Without loss of generality, consider an order relation of groups and ballot-boxes. The shuffling step is controlled by the lambda
parameter and operates as follows:
Initial Assignment: Voters are assigned to each ballot-box sequentially according to their demographic group. More specifically, the first ballot-boxes receive voters from the first group. Then, the next ballot-boxes receive voters from the second group. This continues until all voters have been assigned. Note that most ballot-boxes will contain voters from a single group (as long as the number of ballot-boxes exceeds the number of groups).
Shuffling: A fraction lambda
of voters who have already been assigned is selected at random. Then, the ballot-box assignment of this sample is shuffled. Hence, different lambda
values are interpreted as follows:
lambda = 0
means no one is shuffled (the initial assignment remains).
lambda = 1
means all individuals are shuffled.
Intermediate values like lambda = 0.5
shuffle half the voters.
Using a high level of lambda
(greater than 0.7) is not recommended, as this could make identification of the voting probabilities difficult. This is because higher values of lambda induce similar ballot-boxes in terms of voters' group.

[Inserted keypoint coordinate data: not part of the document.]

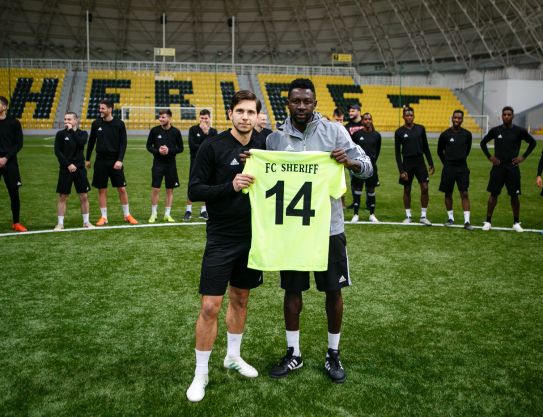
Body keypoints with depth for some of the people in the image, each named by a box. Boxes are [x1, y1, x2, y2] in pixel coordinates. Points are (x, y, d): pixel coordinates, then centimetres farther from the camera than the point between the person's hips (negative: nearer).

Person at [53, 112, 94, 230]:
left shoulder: (82, 133, 6)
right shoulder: (60, 134, 2)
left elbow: (81, 143, -16)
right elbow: (57, 151, -5)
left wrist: (72, 130, -12)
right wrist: (68, 164, -13)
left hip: (80, 168, 1)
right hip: (65, 169, -1)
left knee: (84, 196, 3)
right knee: (63, 197, 1)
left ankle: (86, 222, 14)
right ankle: (60, 223, 8)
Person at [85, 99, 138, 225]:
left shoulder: (119, 124, -4)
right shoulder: (96, 123, 3)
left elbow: (123, 143, -5)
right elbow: (91, 142, 11)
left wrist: (120, 160, -15)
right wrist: (87, 159, 11)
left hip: (115, 161, -2)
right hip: (100, 161, 2)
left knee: (122, 189, 1)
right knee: (102, 190, 5)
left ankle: (127, 215, 14)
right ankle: (104, 217, 14)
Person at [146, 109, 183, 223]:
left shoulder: (175, 132, -1)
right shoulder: (155, 130, -1)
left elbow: (180, 148, 2)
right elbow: (149, 146, 5)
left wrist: (169, 150, -14)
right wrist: (157, 151, -13)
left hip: (171, 164, 1)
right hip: (157, 163, -1)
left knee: (170, 190, 6)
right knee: (155, 189, -3)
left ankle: (167, 214, 16)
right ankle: (153, 214, 9)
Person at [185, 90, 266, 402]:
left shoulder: (264, 145, 2)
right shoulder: (213, 146, -11)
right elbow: (195, 191, -13)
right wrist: (230, 186, -25)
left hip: (253, 236, 5)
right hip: (221, 239, -4)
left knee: (240, 299, 18)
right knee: (210, 307, -3)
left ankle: (233, 356, 38)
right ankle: (201, 373, 14)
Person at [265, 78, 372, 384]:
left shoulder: (334, 131, -4)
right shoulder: (275, 138, 1)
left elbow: (367, 166, -6)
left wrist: (349, 162, -28)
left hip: (329, 227, -1)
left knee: (333, 290, 8)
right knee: (292, 289, 10)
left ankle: (334, 355, 26)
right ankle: (294, 354, 26)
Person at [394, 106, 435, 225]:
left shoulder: (420, 129, 5)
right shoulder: (399, 132, -2)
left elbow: (426, 147, 11)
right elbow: (397, 152, -2)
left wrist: (431, 163, 5)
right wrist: (401, 170, -8)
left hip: (420, 161, 1)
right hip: (407, 163, -1)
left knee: (425, 188, -7)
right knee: (407, 190, 6)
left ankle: (423, 216, 3)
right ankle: (408, 216, 17)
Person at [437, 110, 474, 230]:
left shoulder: (467, 134, -1)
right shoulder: (445, 134, -4)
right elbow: (440, 151, 9)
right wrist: (446, 162, 10)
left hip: (462, 167, 0)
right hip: (449, 168, 0)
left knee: (464, 193, -5)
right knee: (448, 193, 8)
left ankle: (467, 221, -6)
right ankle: (450, 218, 22)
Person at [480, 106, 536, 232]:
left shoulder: (519, 131, -2)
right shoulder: (495, 130, 1)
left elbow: (532, 142, 9)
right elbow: (483, 143, 14)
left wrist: (523, 156, 1)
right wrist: (489, 156, 4)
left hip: (512, 167, 0)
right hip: (498, 167, 0)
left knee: (514, 195, 4)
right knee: (493, 194, 2)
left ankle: (516, 223, 16)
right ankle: (488, 221, 9)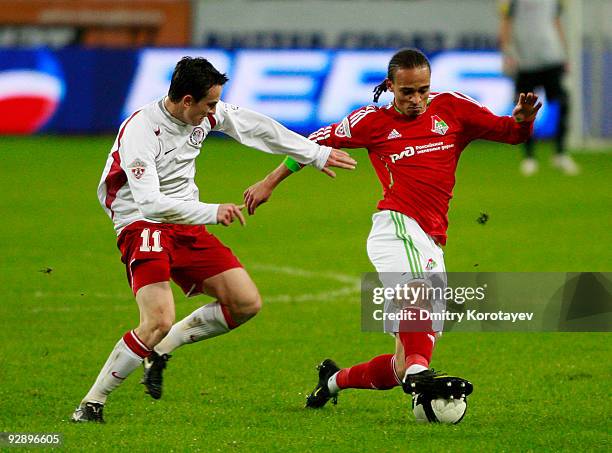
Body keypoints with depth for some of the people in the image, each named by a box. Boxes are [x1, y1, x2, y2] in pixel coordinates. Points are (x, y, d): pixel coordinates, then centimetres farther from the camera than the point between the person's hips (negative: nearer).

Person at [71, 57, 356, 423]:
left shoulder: (206, 114, -2)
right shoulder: (139, 131, -23)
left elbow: (256, 128, 13)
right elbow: (150, 202, -30)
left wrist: (317, 154, 19)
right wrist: (212, 212, -32)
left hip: (186, 226, 8)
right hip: (143, 226, -8)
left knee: (247, 304, -1)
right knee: (159, 321, -26)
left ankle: (162, 349, 13)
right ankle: (93, 402, -12)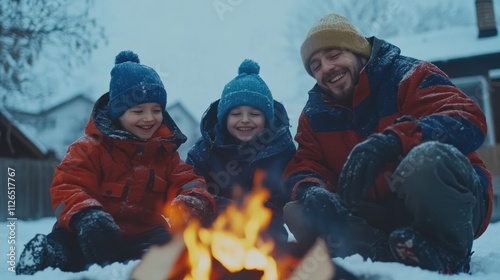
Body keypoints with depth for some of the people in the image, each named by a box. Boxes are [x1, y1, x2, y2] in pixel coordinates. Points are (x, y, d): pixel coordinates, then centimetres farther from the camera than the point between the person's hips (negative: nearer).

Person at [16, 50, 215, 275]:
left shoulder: (165, 150, 9)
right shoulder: (90, 147, -3)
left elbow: (185, 181, 4)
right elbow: (67, 187, -14)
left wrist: (194, 201, -24)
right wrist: (85, 216, -38)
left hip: (142, 234, 3)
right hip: (98, 234, -2)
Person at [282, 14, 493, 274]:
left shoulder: (406, 75, -8)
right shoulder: (315, 114, 8)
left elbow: (469, 121, -22)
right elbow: (302, 167, 1)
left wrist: (393, 140, -38)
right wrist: (311, 191, -25)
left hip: (448, 207, -4)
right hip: (383, 216, 5)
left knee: (427, 157, -36)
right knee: (296, 212, -13)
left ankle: (449, 255, -13)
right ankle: (399, 258, -22)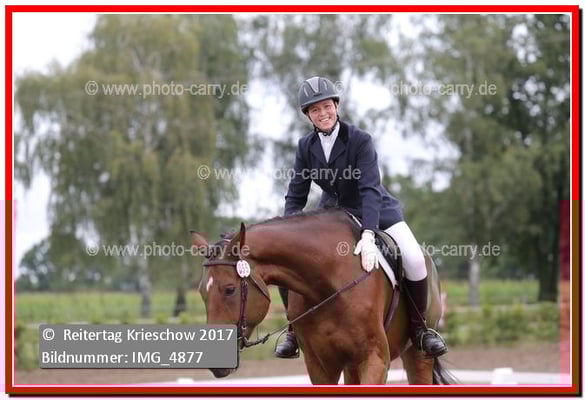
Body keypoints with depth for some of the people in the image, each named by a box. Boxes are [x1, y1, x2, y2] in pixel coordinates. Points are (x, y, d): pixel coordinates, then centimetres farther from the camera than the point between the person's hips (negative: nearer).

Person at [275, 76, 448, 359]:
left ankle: (418, 327, -3)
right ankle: (296, 329, 7)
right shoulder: (306, 146, -6)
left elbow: (370, 189, -29)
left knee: (415, 260, -25)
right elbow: (295, 197, -2)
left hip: (375, 210, -4)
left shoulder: (360, 140, -19)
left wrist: (368, 235, -43)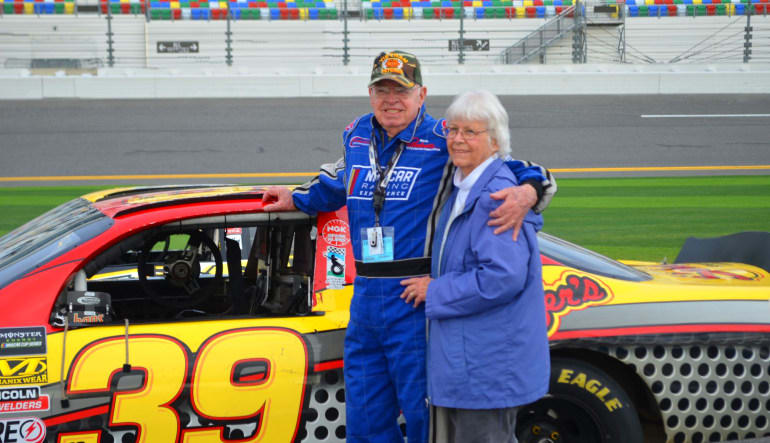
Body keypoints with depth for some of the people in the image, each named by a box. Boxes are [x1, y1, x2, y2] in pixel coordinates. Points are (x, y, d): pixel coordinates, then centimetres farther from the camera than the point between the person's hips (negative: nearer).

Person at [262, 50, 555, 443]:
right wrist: (298, 199, 32)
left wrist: (525, 194, -29)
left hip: (416, 301, -6)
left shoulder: (444, 141, -8)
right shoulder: (357, 136, 11)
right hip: (365, 297, 6)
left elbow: (531, 174, -9)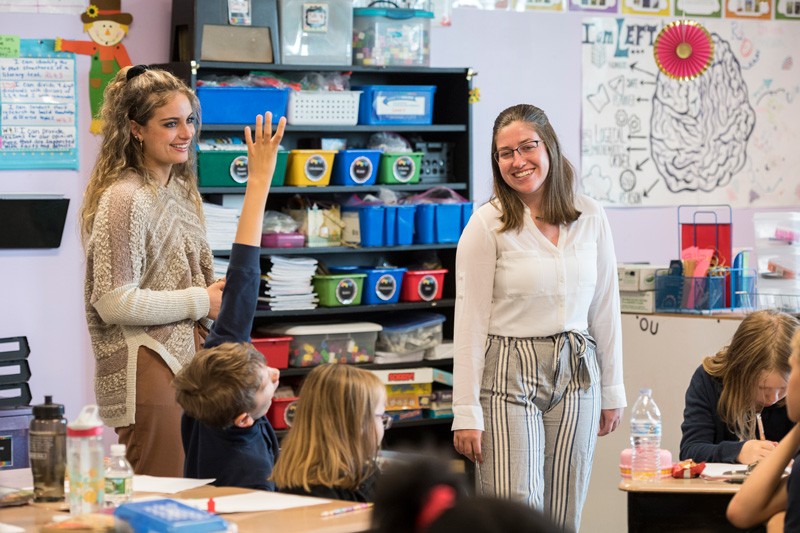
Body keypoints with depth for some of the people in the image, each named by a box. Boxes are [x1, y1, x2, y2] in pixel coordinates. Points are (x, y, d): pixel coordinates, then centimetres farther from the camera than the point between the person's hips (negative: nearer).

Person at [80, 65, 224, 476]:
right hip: (146, 364, -9)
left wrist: (221, 294, 6)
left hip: (186, 358, 9)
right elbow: (114, 303, -19)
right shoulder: (123, 199, -13)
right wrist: (200, 302, -13)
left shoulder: (181, 190, 15)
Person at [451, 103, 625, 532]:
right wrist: (466, 412, -10)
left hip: (576, 374, 4)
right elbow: (470, 322, -7)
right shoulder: (487, 224, -6)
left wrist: (612, 390, 12)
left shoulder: (589, 216, 5)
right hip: (508, 373, -3)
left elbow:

The algorithm is fully explained in 'Thraves, C. Ubilla, P. and Hermosilla, D.: "A Fast Ecological Inference Algorithm for the R×C Case".
# Example 1: Default usage with 200 ballot boxes, each having 100 voters
result1 <- simulate_election(
num_ballots = 200,
num_candidates = 3,
num_groups = 5
)
# Example 2: Using a custom ballot_voters vector
result2 <- simulate_election(
num_ballots = 340,
num_candidates = 3,
num_groups = 7,
ballot_voters = rep(200, 340)
)
# Example 3: Supplying group_proportions
result3 <- simulate_election(
num_ballots = 93,
num_candidates = 3,
num_groups = 4,
group_proportions = c(0.3, 0.5, 0.1, 0.1)
)
# Example 4: Providing a user-defined prob matrix
custom_prob <- matrix(c(
0.9, 0.1,
0.4, 0.6,
0.25, 0.75,
0.32, 0.68,
0.2, 0.8
), nrow = 5, byrow = TRUE)
result4 <- simulate_election(
num_ballots = 200,
num_candidates = 2,
num_groups = 5,
lambda = 0.3,
prob = custom_prob
)
result4$real_prob == custom_prob
#> [,1] [,2]
#> [1,] TRUE TRUE
#> [2,] TRUE TRUE
#> [3,] TRUE TRUE
#> [4,] TRUE TRUE
#> [5,] TRUE TRUE
# The attribute of the output real_prob matches the input custom_prob.